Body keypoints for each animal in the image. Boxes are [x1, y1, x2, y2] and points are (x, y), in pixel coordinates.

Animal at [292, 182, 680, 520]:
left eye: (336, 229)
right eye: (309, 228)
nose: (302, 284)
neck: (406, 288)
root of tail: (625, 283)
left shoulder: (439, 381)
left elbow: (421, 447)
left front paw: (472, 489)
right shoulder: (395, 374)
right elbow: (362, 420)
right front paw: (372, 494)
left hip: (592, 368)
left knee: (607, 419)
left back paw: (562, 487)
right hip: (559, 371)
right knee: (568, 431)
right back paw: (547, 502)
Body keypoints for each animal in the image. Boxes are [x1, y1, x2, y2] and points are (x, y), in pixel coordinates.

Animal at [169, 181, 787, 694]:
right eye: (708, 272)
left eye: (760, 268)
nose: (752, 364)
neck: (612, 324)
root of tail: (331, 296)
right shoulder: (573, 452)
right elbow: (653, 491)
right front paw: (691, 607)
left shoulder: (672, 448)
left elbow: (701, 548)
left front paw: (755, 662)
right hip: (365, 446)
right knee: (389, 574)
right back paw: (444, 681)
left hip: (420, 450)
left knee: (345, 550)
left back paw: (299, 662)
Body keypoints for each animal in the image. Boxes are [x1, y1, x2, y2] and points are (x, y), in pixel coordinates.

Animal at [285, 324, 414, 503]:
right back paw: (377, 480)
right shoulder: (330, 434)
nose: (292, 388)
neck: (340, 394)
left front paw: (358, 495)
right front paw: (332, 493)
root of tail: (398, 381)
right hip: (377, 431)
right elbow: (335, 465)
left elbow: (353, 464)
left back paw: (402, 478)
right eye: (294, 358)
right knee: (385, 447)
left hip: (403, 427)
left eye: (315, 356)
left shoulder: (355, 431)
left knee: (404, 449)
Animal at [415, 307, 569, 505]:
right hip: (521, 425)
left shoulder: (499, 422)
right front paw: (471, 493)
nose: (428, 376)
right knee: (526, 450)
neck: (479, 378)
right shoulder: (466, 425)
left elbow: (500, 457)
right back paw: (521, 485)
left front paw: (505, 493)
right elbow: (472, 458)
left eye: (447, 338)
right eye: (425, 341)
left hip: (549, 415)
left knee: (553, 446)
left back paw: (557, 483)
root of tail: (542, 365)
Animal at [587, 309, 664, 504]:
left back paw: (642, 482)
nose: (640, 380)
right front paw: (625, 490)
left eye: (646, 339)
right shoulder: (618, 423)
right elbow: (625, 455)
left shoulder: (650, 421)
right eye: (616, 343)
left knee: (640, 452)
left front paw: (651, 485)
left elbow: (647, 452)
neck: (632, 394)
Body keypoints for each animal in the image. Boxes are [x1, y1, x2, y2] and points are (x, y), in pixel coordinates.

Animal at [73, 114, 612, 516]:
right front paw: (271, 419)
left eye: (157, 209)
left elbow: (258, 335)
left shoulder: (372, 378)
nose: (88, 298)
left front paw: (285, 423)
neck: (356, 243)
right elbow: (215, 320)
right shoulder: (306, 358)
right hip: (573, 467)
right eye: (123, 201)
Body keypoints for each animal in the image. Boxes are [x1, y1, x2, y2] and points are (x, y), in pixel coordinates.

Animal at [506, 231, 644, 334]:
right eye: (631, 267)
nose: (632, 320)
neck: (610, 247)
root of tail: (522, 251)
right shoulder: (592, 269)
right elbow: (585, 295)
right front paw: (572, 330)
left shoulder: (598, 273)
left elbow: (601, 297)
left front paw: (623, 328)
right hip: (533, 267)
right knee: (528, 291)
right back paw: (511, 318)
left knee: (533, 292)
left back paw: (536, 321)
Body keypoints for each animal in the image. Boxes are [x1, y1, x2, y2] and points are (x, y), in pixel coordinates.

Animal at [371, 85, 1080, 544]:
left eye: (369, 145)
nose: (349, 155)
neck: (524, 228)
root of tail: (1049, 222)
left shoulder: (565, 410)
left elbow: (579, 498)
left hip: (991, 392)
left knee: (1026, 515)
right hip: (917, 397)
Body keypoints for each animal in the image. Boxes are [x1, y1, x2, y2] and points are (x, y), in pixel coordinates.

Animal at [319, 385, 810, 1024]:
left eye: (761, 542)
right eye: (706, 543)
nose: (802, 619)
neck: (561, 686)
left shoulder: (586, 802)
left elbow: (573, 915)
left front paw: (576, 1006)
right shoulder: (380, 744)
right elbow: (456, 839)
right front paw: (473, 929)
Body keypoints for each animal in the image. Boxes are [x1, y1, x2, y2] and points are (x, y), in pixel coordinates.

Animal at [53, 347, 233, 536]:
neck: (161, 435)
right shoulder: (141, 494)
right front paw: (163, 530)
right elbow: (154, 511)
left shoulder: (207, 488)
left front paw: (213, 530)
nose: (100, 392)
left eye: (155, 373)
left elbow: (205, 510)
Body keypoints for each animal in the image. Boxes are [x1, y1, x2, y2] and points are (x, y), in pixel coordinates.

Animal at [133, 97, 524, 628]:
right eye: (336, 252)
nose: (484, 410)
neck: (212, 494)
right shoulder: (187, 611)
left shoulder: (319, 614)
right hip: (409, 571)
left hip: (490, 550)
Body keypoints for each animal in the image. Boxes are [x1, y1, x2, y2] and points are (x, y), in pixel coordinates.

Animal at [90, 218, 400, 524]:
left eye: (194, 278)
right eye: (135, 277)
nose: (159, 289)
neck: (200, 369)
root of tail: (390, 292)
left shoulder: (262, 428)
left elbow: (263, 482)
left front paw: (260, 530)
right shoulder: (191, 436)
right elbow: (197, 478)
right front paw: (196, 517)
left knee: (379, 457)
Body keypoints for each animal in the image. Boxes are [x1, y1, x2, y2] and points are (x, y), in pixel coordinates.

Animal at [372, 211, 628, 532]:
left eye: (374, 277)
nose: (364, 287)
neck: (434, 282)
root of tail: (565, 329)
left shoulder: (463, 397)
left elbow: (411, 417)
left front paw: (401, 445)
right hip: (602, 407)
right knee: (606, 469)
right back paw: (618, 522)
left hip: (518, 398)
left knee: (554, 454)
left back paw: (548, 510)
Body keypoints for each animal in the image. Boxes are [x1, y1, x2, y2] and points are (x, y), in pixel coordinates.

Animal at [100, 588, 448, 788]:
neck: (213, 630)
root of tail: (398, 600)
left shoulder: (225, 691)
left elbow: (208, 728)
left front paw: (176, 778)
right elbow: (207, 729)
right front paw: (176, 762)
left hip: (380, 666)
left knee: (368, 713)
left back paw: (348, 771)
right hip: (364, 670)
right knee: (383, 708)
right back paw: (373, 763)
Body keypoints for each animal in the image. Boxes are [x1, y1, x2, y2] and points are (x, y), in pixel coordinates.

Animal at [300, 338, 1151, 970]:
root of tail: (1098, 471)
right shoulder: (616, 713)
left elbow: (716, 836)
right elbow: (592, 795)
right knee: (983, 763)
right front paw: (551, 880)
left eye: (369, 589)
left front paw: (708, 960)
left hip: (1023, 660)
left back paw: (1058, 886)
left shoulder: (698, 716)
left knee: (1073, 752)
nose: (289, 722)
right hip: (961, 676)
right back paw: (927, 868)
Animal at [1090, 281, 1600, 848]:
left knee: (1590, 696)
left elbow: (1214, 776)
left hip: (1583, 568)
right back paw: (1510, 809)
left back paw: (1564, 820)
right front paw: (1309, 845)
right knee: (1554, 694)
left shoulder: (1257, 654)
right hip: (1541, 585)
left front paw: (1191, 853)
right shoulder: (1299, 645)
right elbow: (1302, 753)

+++++

§ **Requirement**: The answer should be nothing but the number of lines above that contain "tail".

§ **Answer to this task**: 10